▶ [JOBS]
1 - Answer these from the SAS outlier-filtering thread:
(a) Which SAS procedure is named as a way to reshape the outliers data?
(b) What function is suggested for use while looping through the array of parameters?
(c) Which two variables make up the record key for merging Want and Filter^?
2 - Reproduce the part of the SAS outlier-filtering thread between "I don't think generating" and "it gets complicated.", inclusive.
3 - Write the next part of the SAS outlier-filtering thread, picking up after its final sentence.

## BEGIN PASSAGE

I immediately think of the IN= operator, but that won't work. It's not the entire row which needs to be matched. Perhaps an SQL key matching approach would work? But to match the key, don't I need to use a where statement? I'd then effectively be writing everything out manually again. I could probably create macro variables which contain the various if or where statements, but that seems excessive.
I don't think generating statements is excessive in this case. The complexity arises here because your outlier dataset cannot be merged easily since the parameter values represent variable names in the have dataset. If it is possible to reorient the outliers dataset so you have a 1 to 1 merge, this logic would be simpler.
Let's assume you cannot. There are a few ways to use a variable in a dataset that corresponds to a variable in another.
You could use an array like array params{*} height -- cholesterol; and then use the vname function as you loop through the array to compare to the value in the parameter variable, but this gets complicated in your case because you have a one to many merge, so you would have to retain the replacements and only output the last record for each by group... so it gets complicated.
You could transpose the outliers data using proc transpose, but that will get lengthy because you will need a transpose for each parameter, and then you'd need to merge all the transposed datasets back to the have dataset. My main issue with this method is that code with a bunch of transposes like that gets unwieldy.
You create the macro variable logic you are thinking might be excessive. But compared to the other ways of getting the values of the parameter variable to match up with the variable names in the have dataset, I don't think something like this is excessive:
data _null_;
set outliers;
call symput("outlierstatement"||_n_,"if group = "||group||" and replicate = '"||replicate||"' and "||parameter||" = "||measurement||" then "|| parameter ||" = .;");
call symput("outliercount",_n_);
run;
%macro makewant();
data want;
set have;
%do i = 1 %to &outliercount;
&&outlierstatement&i;
%end;
run;
%mend;
Lorem:
Transposition is the key to a fully automatic programmatic approach. The transposition that will occur is of the filter data, not the original data. The transposed filter data will have fewer rows than the original. As John indicated, transposition of the want data can create a very tall table and has to be transposed back after applying the filters.
As to the the filter data, the presence of a filter row for a specific group, replicate and parameter should be enough to mark a cell for filtering. This is on the presumption that you have a system for automatic outlier detection and the filter values will always be in concordance with the original values.
So, what has to be done to automate the filter application process without code generating a wall of test and assign statements ?
Transpose filter data into same form as want data, call it Filter^
Merge Want and Filter^ by record key (which is the by group of Group and Replicate)
Array process the data elements, looking for filtering conditions.
For your consideration, try the following SAS code. There is an erroneous filter record added to the mix.

## END PASSAGE
## BEGIN DATASET EXCERPTS

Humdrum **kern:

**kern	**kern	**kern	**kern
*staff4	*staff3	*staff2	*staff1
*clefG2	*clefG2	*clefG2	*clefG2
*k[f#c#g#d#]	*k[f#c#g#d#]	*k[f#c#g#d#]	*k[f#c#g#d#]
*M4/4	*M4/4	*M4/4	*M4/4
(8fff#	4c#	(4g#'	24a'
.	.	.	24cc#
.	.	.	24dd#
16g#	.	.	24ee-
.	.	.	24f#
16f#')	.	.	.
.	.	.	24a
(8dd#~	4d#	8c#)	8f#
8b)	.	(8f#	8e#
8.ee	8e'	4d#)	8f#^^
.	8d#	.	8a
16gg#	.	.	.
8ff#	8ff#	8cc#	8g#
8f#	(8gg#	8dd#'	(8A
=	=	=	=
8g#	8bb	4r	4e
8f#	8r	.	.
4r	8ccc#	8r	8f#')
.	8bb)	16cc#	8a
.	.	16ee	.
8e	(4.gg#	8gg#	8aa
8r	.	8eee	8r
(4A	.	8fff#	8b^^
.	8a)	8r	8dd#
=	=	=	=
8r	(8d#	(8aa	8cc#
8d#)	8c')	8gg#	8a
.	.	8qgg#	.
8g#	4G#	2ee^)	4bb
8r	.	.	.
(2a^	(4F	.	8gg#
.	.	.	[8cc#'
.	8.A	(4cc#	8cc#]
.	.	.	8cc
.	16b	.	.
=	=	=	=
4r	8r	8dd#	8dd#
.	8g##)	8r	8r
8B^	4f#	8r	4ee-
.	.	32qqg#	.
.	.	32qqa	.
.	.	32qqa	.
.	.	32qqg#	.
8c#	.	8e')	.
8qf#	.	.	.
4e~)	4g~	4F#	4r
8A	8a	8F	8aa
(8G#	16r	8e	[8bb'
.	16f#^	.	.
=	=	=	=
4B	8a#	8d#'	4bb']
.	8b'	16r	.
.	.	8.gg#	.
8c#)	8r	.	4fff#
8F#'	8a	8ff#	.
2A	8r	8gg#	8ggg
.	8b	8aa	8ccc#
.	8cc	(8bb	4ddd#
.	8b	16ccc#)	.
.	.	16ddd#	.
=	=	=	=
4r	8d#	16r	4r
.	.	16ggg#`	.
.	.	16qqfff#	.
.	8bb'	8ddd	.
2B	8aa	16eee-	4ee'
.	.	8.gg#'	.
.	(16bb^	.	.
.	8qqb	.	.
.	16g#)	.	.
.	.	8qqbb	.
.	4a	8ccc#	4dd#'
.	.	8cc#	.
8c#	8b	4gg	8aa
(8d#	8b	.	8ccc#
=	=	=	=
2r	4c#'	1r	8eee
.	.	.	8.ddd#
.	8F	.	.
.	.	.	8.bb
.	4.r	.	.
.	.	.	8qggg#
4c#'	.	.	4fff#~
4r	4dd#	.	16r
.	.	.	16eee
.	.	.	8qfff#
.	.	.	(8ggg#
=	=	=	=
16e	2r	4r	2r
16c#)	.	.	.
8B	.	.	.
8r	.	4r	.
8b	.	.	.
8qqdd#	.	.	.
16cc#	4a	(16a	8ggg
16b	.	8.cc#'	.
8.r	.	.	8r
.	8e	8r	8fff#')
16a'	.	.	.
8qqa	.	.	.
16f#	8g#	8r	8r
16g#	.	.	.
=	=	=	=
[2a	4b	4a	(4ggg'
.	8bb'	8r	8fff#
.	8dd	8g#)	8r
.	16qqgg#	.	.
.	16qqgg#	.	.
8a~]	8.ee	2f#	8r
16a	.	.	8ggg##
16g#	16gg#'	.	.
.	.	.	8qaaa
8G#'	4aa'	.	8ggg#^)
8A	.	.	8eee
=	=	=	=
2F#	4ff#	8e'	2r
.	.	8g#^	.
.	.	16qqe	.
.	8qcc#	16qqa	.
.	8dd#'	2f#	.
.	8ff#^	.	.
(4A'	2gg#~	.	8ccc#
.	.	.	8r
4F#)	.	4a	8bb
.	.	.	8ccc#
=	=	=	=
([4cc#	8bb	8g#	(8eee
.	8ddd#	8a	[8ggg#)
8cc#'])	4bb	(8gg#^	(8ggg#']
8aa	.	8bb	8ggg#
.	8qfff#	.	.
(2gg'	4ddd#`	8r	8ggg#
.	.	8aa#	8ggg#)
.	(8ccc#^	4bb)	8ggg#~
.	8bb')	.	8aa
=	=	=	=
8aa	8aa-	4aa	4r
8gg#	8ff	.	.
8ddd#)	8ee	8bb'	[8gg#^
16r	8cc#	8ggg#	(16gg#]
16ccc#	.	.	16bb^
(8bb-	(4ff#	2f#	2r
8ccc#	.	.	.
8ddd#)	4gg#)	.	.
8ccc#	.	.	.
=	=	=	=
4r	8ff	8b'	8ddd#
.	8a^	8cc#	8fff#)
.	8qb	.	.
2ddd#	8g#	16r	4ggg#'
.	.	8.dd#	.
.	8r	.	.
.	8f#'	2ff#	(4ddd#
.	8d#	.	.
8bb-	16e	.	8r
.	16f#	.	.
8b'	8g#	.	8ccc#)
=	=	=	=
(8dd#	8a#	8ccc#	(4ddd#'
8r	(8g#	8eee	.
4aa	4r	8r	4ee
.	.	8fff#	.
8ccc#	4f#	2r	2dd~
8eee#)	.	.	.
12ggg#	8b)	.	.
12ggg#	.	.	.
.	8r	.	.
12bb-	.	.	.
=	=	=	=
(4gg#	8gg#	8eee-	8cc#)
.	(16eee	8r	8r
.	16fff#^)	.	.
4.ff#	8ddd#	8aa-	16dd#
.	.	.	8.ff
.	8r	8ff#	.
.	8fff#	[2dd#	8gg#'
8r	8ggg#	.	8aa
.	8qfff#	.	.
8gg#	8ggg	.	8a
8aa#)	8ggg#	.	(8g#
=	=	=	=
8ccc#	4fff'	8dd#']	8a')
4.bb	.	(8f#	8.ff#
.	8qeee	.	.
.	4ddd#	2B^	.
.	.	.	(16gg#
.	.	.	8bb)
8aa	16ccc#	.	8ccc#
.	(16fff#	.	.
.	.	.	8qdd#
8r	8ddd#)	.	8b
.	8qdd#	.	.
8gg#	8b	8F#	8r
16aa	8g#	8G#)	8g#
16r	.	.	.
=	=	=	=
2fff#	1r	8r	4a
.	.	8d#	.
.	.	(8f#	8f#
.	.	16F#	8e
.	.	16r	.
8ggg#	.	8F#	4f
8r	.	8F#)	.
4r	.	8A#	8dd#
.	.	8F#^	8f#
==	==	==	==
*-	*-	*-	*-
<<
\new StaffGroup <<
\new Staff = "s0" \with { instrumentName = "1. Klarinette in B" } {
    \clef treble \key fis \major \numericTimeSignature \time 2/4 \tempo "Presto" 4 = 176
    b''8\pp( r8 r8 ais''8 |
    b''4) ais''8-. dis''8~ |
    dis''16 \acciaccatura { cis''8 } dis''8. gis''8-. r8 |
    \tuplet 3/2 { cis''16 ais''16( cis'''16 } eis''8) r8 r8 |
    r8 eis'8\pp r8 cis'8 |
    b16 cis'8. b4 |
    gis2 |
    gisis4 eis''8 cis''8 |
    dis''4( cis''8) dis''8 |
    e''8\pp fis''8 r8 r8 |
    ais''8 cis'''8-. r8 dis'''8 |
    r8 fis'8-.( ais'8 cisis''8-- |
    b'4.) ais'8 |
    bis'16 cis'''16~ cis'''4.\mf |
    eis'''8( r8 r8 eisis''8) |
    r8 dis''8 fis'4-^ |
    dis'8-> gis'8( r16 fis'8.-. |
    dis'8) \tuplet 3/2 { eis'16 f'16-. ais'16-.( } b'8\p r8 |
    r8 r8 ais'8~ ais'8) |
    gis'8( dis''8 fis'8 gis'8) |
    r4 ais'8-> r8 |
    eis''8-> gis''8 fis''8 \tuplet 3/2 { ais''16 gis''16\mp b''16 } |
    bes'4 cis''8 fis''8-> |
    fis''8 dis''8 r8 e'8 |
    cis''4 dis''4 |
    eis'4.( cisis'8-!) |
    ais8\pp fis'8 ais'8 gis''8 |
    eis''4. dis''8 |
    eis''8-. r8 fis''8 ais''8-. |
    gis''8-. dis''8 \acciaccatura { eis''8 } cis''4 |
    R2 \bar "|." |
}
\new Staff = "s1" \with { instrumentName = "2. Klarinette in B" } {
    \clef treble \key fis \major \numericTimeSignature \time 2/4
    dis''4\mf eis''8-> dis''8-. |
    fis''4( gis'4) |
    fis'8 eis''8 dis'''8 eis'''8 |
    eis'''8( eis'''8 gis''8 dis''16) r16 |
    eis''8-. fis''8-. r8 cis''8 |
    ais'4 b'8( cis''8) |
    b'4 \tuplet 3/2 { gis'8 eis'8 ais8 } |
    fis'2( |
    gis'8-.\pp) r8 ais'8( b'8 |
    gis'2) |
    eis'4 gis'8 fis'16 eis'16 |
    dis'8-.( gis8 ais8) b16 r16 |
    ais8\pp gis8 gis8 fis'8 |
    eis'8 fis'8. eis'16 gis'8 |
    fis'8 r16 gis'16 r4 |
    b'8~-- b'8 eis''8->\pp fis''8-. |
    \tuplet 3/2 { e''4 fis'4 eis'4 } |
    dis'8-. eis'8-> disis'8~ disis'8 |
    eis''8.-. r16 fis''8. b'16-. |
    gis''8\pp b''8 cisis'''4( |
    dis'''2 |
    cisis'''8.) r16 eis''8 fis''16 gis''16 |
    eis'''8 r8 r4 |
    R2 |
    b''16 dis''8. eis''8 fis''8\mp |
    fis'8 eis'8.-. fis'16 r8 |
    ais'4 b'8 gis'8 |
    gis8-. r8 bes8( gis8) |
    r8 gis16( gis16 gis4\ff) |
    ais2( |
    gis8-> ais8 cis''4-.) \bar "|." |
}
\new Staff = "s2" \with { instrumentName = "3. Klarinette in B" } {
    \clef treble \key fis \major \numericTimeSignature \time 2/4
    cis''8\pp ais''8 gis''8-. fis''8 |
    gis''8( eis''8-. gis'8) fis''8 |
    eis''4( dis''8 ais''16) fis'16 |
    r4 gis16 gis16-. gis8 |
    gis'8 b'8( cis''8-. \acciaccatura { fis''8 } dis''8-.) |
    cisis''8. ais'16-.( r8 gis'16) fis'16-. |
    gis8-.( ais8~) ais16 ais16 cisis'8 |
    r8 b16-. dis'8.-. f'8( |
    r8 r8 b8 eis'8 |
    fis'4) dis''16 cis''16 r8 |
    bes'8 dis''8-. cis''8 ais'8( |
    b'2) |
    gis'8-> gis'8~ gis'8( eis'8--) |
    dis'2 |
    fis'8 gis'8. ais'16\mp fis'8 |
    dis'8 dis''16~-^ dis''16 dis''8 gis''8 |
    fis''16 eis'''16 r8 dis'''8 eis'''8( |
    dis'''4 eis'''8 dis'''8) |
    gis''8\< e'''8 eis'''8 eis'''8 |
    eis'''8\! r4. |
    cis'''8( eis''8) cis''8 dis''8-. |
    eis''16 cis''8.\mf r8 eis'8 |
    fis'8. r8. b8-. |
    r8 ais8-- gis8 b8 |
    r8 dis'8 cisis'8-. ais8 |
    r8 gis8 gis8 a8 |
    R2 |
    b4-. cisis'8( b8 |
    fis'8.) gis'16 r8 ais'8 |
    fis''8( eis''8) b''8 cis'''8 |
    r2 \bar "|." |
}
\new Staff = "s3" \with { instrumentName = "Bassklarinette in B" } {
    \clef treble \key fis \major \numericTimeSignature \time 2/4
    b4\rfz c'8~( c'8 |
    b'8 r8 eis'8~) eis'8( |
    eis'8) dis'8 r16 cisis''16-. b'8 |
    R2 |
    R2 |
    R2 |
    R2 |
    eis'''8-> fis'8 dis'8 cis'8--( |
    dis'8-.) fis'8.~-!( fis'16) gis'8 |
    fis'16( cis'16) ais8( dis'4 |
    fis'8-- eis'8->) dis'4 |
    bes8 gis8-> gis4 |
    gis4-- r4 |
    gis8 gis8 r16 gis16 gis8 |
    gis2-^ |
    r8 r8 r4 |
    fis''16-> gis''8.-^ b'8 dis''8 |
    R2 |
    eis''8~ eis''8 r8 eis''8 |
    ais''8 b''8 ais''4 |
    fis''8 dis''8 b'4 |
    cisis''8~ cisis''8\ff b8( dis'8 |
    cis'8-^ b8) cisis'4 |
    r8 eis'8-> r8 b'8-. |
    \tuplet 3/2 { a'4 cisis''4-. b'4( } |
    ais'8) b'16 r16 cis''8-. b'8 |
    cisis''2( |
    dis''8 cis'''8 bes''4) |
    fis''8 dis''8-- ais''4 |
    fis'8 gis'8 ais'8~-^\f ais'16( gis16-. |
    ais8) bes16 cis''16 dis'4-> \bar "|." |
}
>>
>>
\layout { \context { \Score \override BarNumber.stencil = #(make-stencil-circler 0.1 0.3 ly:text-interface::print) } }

## END DATASET EXCERPTS

▶ [THE RESPONSES]
1 -
(a) proc transpose
(b) vname
(c) Group and Replicate

2 -
I don't think generating statements is excessive in this case. The complexity arises here because your outlier dataset cannot be merged easily since the parameter values represent variable names in the have dataset. If it is possible to reorient the outliers dataset so you have a 1 to 1 merge, this logic would be simpler.
Let's assume you cannot. There are a few ways to use a variable in a dataset that corresponds to a variable in another.
You could use an array like array params{*} height -- cholesterol; and then use the vname function as you loop through the array to compare to the value in the parameter variable, but this gets complicated in your case because you have a one to many merge, so you would have to retain the replacements and only output the last record for each by group... so it gets complicated.

3 -
data have;
input group replicate $ height weight bp cholesterol;
datalines;
1 A 0.4056 0.8870 0.2615 0.6827
1 B 0.6556 0.6995 0.0829 0.8356
1 C 0.6445 0.7110 0.3492 0.3826
1 D 0.1146 0.2655 666 0.0152
2 A 0.6072 0.2474 0.6444 0.9154
2 B 0.1720 333 555 0.9241
2 C 0.6800 0.4166 0.2686 0.4992
2 D 0.7874 0.2595 0.6099 0.1418
3 A 0.4057 0.0988 0.2632 111
3 B 0.9805 444 0.9712 0.8937
3 C 0.4358 0.5023 0.5626 0.5799
3 D 0.8138 0.9588 0.8293 0.2448
4 A 0.4881 0.2731 0.4633 0.7839
4 B 0.1413 0.1166 0.6743 0.1032
4 C 0.1522 0.9351 0.2504 0.8003
4 D 222 0.2465 0.7782 0.9412
5 E 222 0.2465 0.7782 0.9412 /* test record for filter value misalignment test */
;
run;
data outliers;
length parameter $32; %* <--- widened parameter so it can transposed into column via id;
input parameter $ group replicate $ measurement ; %* <--- changed measurement to numeric variable;
datalines;
cholesterol 3 A 111
height 4 D 222
height 5 E 223 /* test record for filter value misalignment test */
weight 2 B 333
weight 3 B 444
bp 2 B 555
bp 1 D 666
;
run;
data want;
set have;
if group = 3 and replicate = 'A' and cholesterol = 111 then cholesterol = .;
if group = 4 and replicate = 'D' and height = 222 then height = .;
if group = 2 and replicate = 'B' and weight = 333 then weight = .;
if group = 3 and replicate = 'B' and weight = 444 then weight = .;
if group = 2 and replicate = 'B' and bp = 555 then bp = .;
if group = 1 and replicate = 'D' and bp = 666 then bp = .;
run;
/* Create a view with 1st row having all the filtered parameters
* This is necessary so that the first transposed filter row
* will have the parameters as columns in alphabetic order;
*/
proc sql noprint;
create view outliers_transpose_ready as
select distinct parameter from outliers
union
select * from outliers
order by group, replicate, parameter
;
/* Generate a alphabetic ordered list of parameters for use
* as a variable (aka column) list in the filter application step */
select distinct parameter
into :parameters separated by ' '
from outliers
order by parameter
;
quit;
%put NOTE: &=parameters;
/* tranpose the filter data
* The ID statement pivots row data into column names.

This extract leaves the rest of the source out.